**Apply what you read**
a) For each statement below, say whether it agrees with the lethal injection article, answering yes or no and quoting the deciding words from the article: (i) Groner is an associate professor of surgery at the Ohio State University College of Medicine and Public Health; (ii) Groner heard the lecture about Robert Jay Lifton while he was a medical student; (iii) Groner read many Holocaust books at Northwestern University.
b) Please turn the paragraph of the lethal injection article that begins "Jonathan Groner: Being Jewish" into a short bulleted list that keeps its main facts.
c) Write a continuation of the lethal injection article, starting after its last sentence.

**Passage provided**
──────

Thursday, 11 January 2007

Surgeon cites link between lethal injection, Nazis

Surgeon cites link between lethal injection, Nazis

Jonathan Groner, an associate professor of surgery at the Ohio State University College of Medicine and Public Health, says he believes there are parallels between the medical community's involvement in lethal injection in America, and in Nazi Germany's "euthanasia" program. As in Nazi Germany, American doctors today are being asked to hold the lethal syringe.

Daniel Sturm: You say that you see similarities between Nazi doctors and U.S. execution teams?

Jonathan Groner: Being Jewish and having gone to Hebrew High School, at Northwestern University I read many Holocaust books. It was interesting to see how intimately doctors were involved in the Nazi euthanasia program, and eventually in the genocide. When I was a surgery resident, I heard a lecture about Robert Jay Lifton, who studied the corruption of Nazi Germany physicians. Lifton described how the government recruited physicians to kill physically and mentally disabled patients, including the "criminally insane." What struck me was National Socialism's idea of using healing imagery to justify killing. That stayed with me.

──────

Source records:

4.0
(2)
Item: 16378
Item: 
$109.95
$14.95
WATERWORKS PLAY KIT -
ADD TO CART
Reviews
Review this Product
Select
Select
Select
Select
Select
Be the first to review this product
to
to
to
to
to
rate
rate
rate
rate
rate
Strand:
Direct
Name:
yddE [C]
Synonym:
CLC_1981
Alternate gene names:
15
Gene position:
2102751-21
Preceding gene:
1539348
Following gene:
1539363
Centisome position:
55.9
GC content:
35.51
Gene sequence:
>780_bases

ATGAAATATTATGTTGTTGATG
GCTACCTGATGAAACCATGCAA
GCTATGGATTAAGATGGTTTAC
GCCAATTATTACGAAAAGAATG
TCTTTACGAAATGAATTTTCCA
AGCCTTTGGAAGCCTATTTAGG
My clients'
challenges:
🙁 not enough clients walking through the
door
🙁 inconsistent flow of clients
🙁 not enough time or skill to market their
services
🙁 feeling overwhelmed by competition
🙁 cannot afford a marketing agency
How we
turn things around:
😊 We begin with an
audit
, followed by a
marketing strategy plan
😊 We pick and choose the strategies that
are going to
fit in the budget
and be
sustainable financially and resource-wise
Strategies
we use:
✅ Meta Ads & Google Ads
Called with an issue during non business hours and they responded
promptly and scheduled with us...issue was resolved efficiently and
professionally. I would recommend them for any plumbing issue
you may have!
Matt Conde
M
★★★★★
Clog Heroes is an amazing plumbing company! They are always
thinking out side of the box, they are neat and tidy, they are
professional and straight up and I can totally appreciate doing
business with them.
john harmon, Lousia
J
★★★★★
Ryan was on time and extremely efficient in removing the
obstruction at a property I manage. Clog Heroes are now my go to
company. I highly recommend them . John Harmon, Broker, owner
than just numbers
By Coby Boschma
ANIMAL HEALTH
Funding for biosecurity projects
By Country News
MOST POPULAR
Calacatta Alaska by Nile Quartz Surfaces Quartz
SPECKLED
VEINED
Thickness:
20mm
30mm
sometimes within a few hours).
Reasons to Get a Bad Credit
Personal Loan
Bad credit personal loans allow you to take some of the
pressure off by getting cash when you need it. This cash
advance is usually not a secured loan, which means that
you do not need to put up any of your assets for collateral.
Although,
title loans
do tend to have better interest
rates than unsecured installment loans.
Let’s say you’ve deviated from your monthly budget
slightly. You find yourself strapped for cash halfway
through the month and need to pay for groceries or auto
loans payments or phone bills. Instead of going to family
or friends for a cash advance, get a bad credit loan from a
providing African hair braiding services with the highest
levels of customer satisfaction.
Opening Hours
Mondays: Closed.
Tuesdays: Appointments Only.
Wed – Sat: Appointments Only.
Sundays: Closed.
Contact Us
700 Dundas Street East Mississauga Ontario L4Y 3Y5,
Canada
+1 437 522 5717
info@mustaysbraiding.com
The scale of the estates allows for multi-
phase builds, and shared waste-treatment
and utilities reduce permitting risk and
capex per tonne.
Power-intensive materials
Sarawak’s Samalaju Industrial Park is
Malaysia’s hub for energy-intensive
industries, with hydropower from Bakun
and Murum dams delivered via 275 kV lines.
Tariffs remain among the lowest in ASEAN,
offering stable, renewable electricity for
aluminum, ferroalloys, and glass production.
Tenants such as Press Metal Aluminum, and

──────

**Per-task answers**
a)
(i) Yes: "Jonathan Groner, an associate professor of surgery at the Ohio State University College of Medicine and Public Health"
(ii) No: "When I was a surgery resident, I heard a lecture about Robert Jay Lifton"
(iii) Yes: "at Northwestern University I read many Holocaust books"

b)
- Groner is Jewish and went to Hebrew High School.
- At Northwestern University he read many Holocaust books.
- He found it interesting how closely doctors were involved in the Nazi euthanasia program and, eventually, in the genocide.
- As a surgery resident he heard a lecture about Robert Jay Lifton, who studied the corruption of Nazi Germany's physicians.
- Lifton described how the government recruited physicians to kill physically and mentally disabled patients, including the "criminally insane."
- What struck Groner, and stayed with him, was National Socialism's use of healing imagery to justify killing.

c)
Sturm: When did you first become critical of the death penalty?

Groner: In 1997, Arkansas executed three people in one night. Reading about how they came into the room, put the IVs in, laid the prisoners down on the table, and executed them one by one - this sounded a lot like the concentration camps. The euthanasia program's chief administrator was often quoted saying, "The syringe belongs in the hand of a physician."

The analogy really stuck with me. Compare the kind of language they use to describe these executions, and you will find similarities. It's a similar kind of healing imagery: "Family hopes killer's death ends their years of pain, lets their healing begin." The Time magazine article about the first lethal injection in 1982 read, "It looks like a hospital room." And after the Oklahoma City bombing in 1995, President Clinton said, "It's time to let the healing begin." And his next sentence was, "We've got to find the people who did this to kill them!" It's always this pattern of killing/healing/killing/healing.

Sturm: You argue that after the introduction of lethal injection the number of executions increased. How so?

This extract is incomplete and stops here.